TASK BRIEF - Repeat exactly the lines of the entries below from the one with "ARBOREA, I 70" through the one with "Wir können diese", both ends included, and nothing else.

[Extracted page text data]
+ + + +
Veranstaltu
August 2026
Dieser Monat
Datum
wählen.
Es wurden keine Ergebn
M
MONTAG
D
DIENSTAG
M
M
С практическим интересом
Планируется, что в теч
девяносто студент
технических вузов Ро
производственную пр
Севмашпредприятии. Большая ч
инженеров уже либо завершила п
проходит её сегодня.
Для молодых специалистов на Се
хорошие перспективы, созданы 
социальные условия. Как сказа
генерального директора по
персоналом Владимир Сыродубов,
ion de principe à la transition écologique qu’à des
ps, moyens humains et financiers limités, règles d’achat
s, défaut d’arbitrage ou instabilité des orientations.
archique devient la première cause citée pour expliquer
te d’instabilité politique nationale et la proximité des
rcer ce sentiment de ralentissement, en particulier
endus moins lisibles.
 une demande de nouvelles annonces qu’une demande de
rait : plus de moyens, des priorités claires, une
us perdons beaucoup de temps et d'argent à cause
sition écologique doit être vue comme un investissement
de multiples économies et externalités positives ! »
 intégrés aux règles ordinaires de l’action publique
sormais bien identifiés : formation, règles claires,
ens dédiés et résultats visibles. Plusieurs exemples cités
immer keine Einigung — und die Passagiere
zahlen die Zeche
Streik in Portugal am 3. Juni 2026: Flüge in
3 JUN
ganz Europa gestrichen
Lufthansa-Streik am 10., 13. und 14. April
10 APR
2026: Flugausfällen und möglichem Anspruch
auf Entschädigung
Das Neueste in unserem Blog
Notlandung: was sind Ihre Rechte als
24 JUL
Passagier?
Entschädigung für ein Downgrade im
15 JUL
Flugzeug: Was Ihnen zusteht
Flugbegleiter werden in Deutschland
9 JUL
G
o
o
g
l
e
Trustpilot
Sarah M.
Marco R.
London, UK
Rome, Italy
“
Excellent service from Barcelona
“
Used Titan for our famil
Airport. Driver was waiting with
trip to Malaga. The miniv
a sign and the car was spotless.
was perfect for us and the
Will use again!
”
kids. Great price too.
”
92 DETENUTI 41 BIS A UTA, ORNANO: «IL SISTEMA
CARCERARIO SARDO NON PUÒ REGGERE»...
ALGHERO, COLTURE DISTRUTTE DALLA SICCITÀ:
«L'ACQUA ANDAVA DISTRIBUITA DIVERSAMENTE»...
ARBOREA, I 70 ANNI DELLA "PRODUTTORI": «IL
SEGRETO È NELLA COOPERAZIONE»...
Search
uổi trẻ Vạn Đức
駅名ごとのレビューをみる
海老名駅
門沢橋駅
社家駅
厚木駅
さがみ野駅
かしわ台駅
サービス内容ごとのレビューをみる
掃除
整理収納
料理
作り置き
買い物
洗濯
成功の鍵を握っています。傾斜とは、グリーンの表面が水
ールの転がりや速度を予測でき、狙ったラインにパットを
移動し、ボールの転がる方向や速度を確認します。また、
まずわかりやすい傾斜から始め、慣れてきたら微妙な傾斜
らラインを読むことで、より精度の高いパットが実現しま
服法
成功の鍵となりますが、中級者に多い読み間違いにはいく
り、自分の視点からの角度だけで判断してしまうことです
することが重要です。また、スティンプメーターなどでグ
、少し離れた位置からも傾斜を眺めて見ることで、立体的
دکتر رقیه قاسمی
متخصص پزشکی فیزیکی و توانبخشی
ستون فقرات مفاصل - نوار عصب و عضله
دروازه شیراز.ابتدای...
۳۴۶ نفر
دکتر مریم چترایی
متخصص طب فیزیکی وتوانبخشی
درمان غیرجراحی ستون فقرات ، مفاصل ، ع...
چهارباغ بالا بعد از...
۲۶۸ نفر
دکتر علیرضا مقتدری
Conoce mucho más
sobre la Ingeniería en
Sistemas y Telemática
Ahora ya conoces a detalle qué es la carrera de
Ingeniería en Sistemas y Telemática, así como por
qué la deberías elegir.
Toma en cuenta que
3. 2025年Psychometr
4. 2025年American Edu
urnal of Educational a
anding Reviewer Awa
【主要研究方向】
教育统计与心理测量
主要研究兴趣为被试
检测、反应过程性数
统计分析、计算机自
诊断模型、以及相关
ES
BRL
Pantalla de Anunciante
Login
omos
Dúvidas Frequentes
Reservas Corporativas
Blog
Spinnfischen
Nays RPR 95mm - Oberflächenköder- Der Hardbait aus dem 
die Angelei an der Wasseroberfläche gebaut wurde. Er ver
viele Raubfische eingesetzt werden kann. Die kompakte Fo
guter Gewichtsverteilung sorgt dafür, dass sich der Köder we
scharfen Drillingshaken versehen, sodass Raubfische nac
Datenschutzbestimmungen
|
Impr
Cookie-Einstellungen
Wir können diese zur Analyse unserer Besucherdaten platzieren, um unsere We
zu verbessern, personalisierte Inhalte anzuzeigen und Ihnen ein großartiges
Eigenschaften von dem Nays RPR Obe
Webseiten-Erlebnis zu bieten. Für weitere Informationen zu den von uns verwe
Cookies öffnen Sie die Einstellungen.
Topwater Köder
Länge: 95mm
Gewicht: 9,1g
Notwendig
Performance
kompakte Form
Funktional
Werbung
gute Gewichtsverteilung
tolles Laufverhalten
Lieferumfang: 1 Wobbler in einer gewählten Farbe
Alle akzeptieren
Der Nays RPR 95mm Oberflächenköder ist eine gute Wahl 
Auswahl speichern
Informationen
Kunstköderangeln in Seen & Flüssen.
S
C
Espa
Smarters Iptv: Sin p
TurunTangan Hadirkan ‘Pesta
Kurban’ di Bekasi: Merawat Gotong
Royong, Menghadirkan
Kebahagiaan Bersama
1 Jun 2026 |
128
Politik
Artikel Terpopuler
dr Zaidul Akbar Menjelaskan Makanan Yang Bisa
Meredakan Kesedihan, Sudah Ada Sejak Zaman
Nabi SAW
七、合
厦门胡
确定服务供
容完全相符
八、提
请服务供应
+ + + +
RESULT OF THE EXERCISE -
ARBOREA, I 70 ANNI DELLA "PRODUTTORI": «IL
SEGRETO È NELLA COOPERAZIONE»...
Search
uổi trẻ Vạn Đức
駅名ごとのレビューをみる
海老名駅
門沢橋駅
社家駅
厚木駅
さがみ野駅
かしわ台駅
サービス内容ごとのレビューをみる
掃除
整理収納
料理
作り置き
買い物
洗濯
成功の鍵を握っています。傾斜とは、グリーンの表面が水
ールの転がりや速度を予測でき、狙ったラインにパットを
移動し、ボールの転がる方向や速度を確認します。また、
まずわかりやすい傾斜から始め、慣れてきたら微妙な傾斜
らラインを読むことで、より精度の高いパットが実現しま
服法
成功の鍵となりますが、中級者に多い読み間違いにはいく
り、自分の視点からの角度だけで判断してしまうことです
することが重要です。また、スティンプメーターなどでグ
、少し離れた位置からも傾斜を眺めて見ることで、立体的
دکتر رقیه قاسمی
متخصص پزشکی فیزیکی و توانبخشی
ستون فقرات مفاصل - نوار عصب و عضله
دروازه شیراز.ابتدای...
۳۴۶ نفر
دکتر مریم چترایی
متخصص طب فیزیکی وتوانبخشی
درمان غیرجراحی ستون فقرات ، مفاصل ، ع...
چهارباغ بالا بعد از...
۲۶۸ نفر
دکتر علیرضا مقتدری
Conoce mucho más
sobre la Ingeniería en
Sistemas y Telemática
Ahora ya conoces a detalle qué es la carrera de
Ingeniería en Sistemas y Telemática, así como por
qué la deberías elegir.
Toma en cuenta que
3. 2025年Psychometr
4. 2025年American Edu
urnal of Educational a
anding Reviewer Awa
【主要研究方向】
教育统计与心理测量
主要研究兴趣为被试
检测、反应过程性数
统计分析、计算机自
诊断模型、以及相关
ES
BRL
Pantalla de Anunciante
Login
omos
Dúvidas Frequentes
Reservas Corporativas
Blog
Spinnfischen
Nays RPR 95mm - Oberflächenköder- Der Hardbait aus dem 
die Angelei an der Wasseroberfläche gebaut wurde. Er ver
viele Raubfische eingesetzt werden kann. Die kompakte Fo
guter Gewichtsverteilung sorgt dafür, dass sich der Köder we
scharfen Drillingshaken versehen, sodass Raubfische nac
Datenschutzbestimmungen
|
Impr
Cookie-Einstellungen
Wir können diese zur Analyse unserer Besucherdaten platzieren, um unsere We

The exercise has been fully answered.